- _ENTRIES SHOWN_
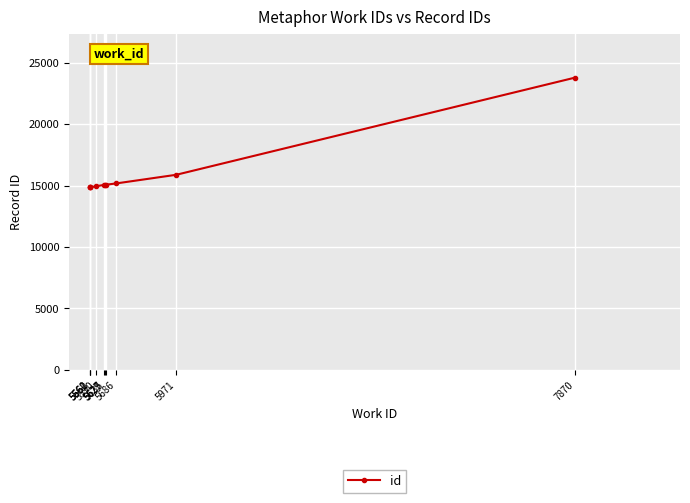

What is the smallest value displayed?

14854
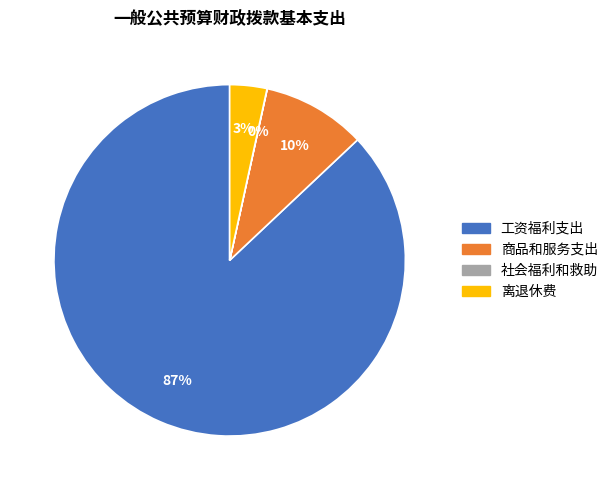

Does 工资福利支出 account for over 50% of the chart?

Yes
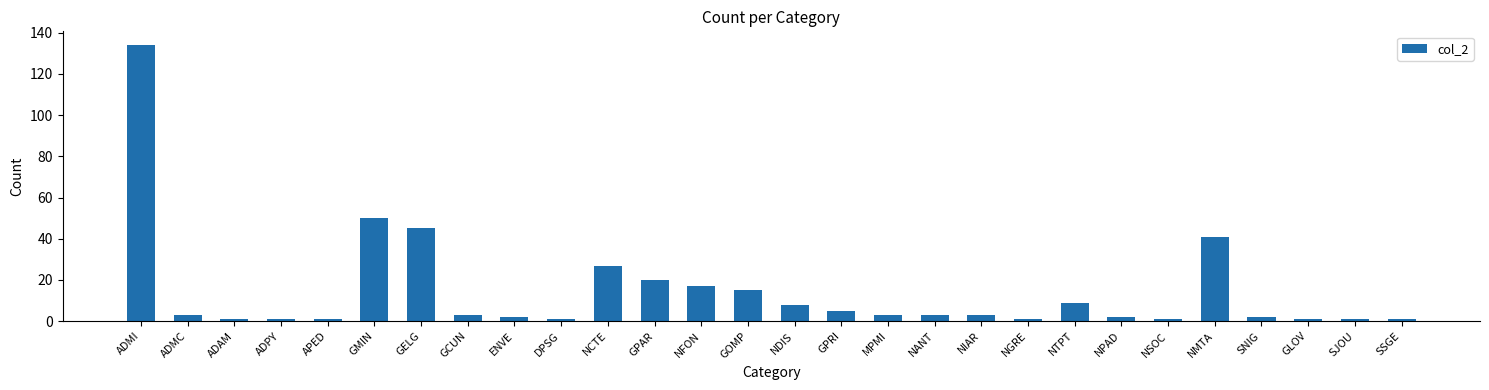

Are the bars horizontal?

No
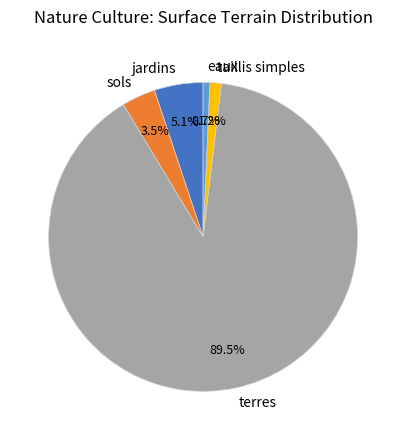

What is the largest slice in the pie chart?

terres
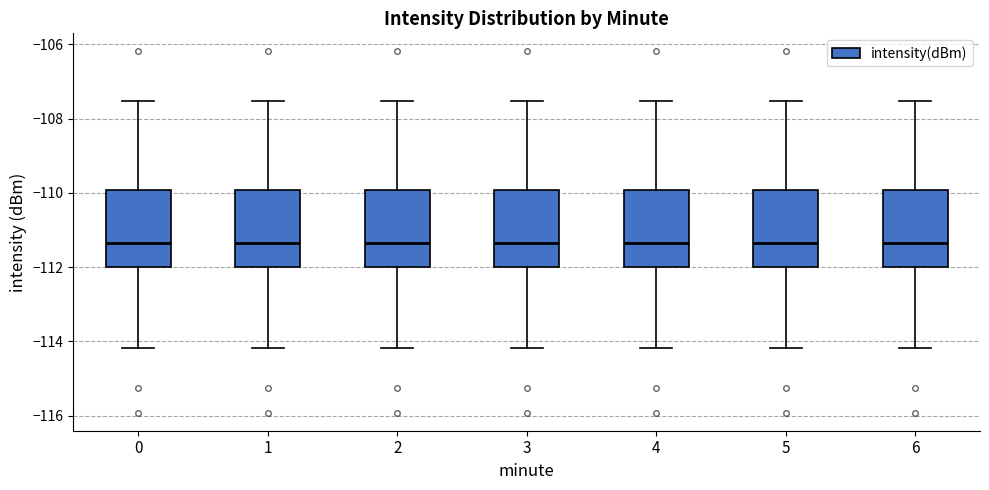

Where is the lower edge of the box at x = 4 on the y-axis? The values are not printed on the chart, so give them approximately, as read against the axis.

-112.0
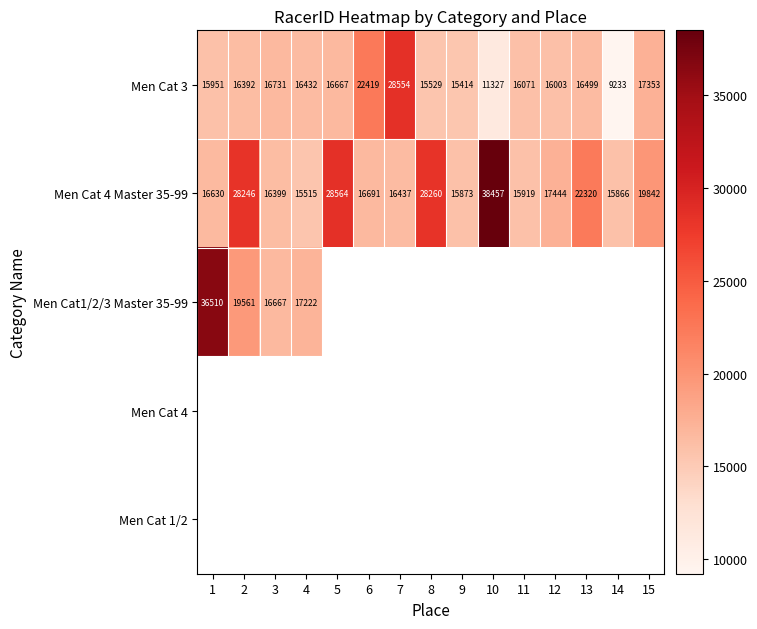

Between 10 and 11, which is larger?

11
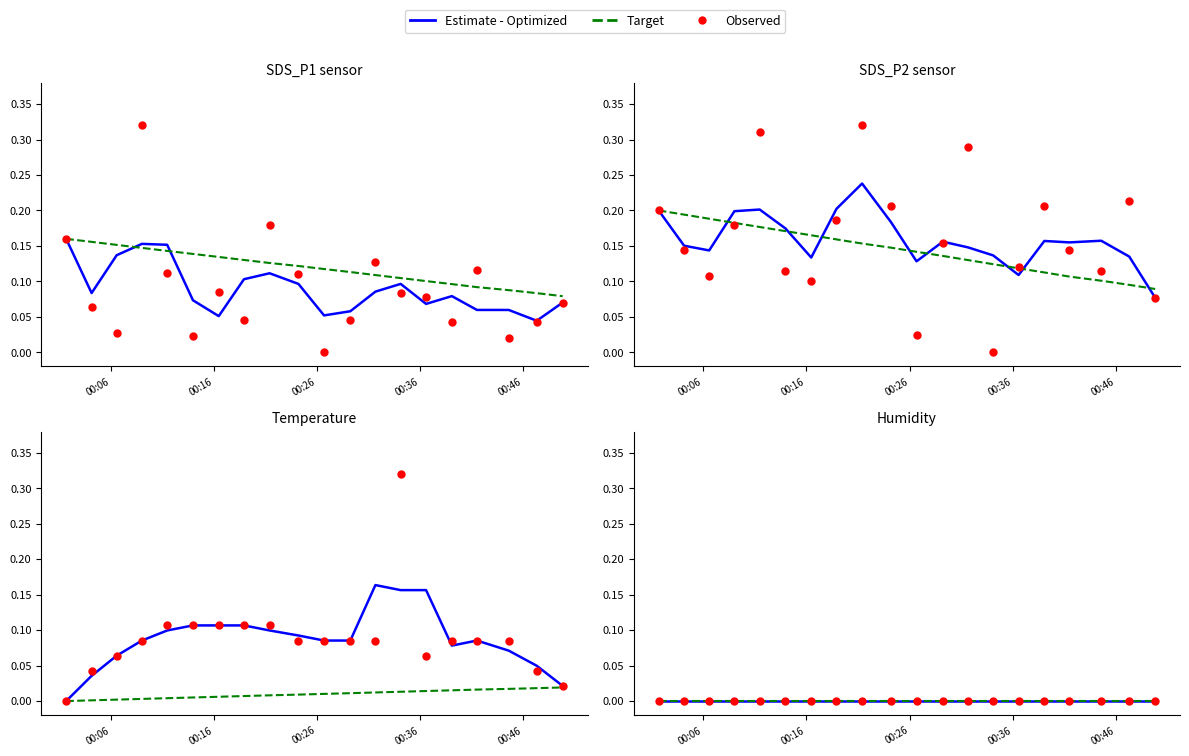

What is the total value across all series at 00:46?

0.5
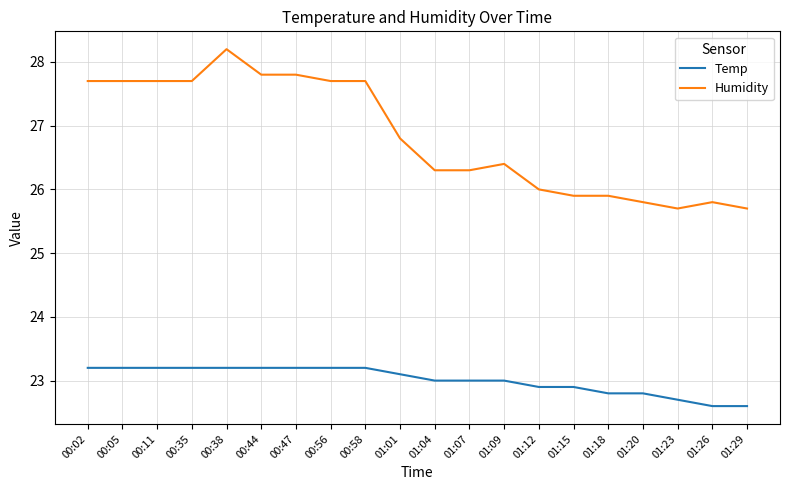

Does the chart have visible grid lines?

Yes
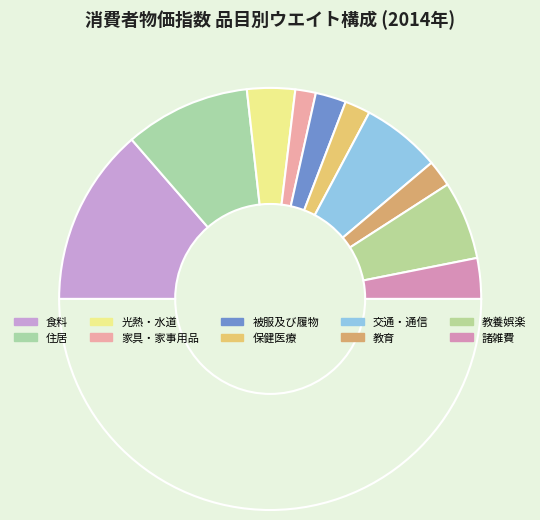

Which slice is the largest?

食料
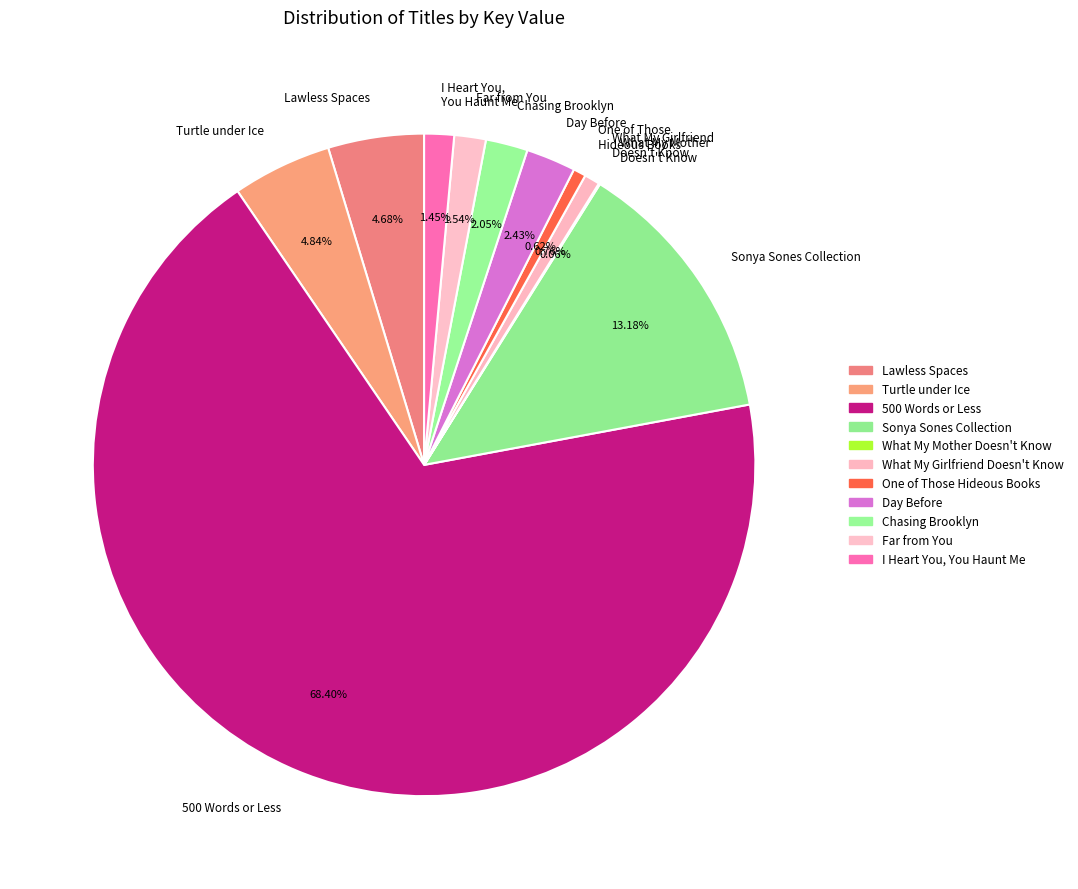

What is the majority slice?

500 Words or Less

- _THE PROBLEM_
Replace every "slice" in the rows above with "wedge", leave everything else unchanged, and write them out again without the pictures.

- _PROBLEM SOLUTION_
What is the smallest value displayed?

14854

Does 工资福利支出 account for over 50% of the chart?

Yes

Are the bars horizontal?

No

What is the largest wedge in the pie chart?

terres

Where is the lower edge of the box at x = 4 on the y-axis? The values are not printed on the chart, so give them approximately, as read against the axis.

-112.0

Between 10 and 11, which is larger?

11

What is the total value across all series at 00:46?

0.5

Does the chart have visible grid lines?

Yes

Which wedge is the largest?

食料

What is the majority wedge?

500 Words or Less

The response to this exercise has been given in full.